I didn’t know where to recommend she go to have fun or see things. All of the places I normally recommended were at the end of winding, rutted dirt roads. No way was I going to suggest she take that massive RV off the paved road. I didn’t want to be responsible for her getting stuck in a place where roadside assistance would never go.

She said she still wanted a map, so I pulled one out, opened it, and showed here where we were. I scanned the map’s barcode and told her the total with tax, which was $21 and change. She pulled out a $100 bill. It had been a slow morning, and I didn’t know if I had enough money in the drawer to give her correct change.

Do you have anything smaller? I asked her.

She rummaged through her wallet, and I saw she had several $100 bills. The lady must have been walking around with at least $1,000 in her purse. She determined she didn’t have any smaller bills.

I went to the bank and cleared out my savings, she said apologetically, implying the bank had loaded her down with big bills.

Let me look in the drawer again, I offered, and when I did, I found there were four twenties instead of the three I thought I had. I told her I could break her hundred after all, and she seemed relieved. I think she knew she needed that map.

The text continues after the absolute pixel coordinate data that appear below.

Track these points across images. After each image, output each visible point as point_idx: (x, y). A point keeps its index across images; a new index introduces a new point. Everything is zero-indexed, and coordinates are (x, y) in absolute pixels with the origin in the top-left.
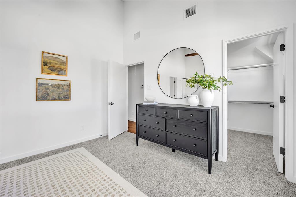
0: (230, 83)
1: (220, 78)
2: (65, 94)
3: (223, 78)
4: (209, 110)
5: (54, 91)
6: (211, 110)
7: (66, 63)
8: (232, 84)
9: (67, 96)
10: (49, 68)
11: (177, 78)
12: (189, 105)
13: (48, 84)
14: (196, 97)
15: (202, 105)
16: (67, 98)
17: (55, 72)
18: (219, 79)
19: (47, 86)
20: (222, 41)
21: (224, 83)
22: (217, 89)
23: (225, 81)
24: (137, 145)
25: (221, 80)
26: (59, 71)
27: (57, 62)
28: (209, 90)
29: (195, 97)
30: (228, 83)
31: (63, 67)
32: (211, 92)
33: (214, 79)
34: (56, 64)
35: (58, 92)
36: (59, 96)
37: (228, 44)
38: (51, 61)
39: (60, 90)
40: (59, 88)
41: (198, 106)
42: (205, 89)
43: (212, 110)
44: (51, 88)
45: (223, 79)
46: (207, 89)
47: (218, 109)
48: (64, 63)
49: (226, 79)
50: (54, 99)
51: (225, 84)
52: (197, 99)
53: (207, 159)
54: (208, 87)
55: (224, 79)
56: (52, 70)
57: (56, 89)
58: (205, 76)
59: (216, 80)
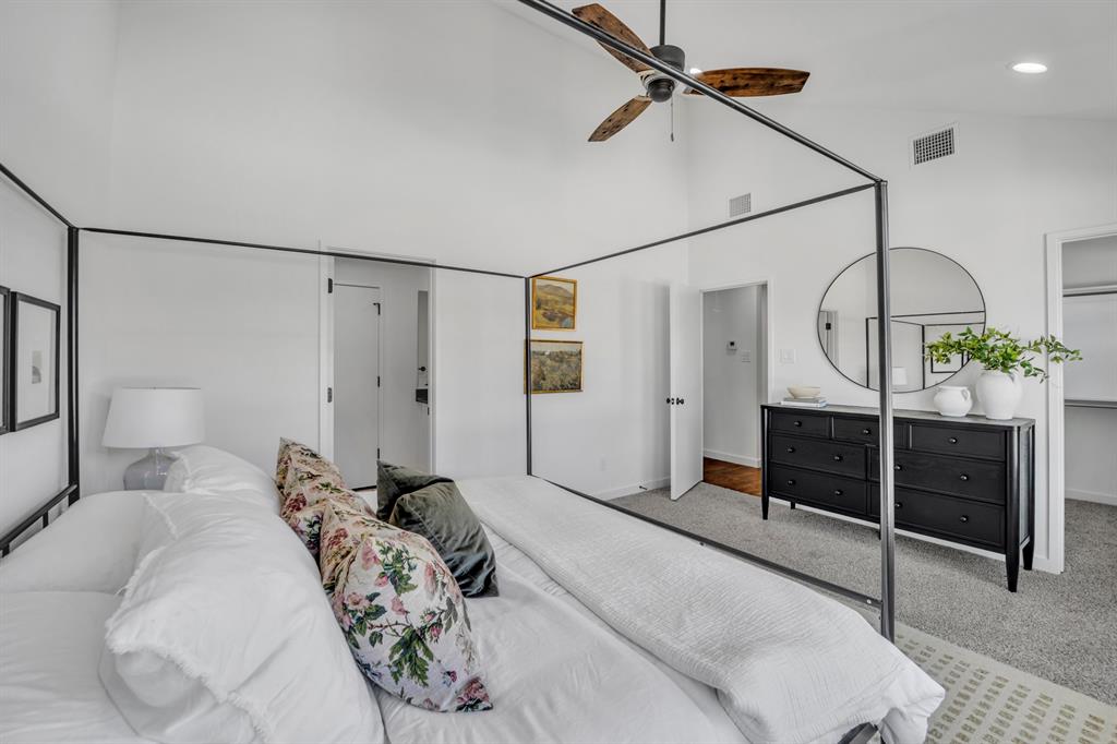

She ended up buying a necklace for her daughter, so I got one of my twenties back. They left after the necklace purchase, but I continued to think about the woman. She was obviously spending a lot of money to show her kid a good time on this road trip, but her half-ass research and big-ass motor home were leaving her in one lurch after another. She didn’t find out until she arrived that the campground she wanted to stay in couldn’t accommodate her giant RV. The places she wanted to visit were more than a hundred miles away (I learned later from Google Maps), and she couldn’t get to the places nearby because the roads weren’t big enough for the rig she was driving. She’d have been better off throwing a tent and a camp stove into the trunk of a car or spending her money on a Jucy van or an Escape Campervan.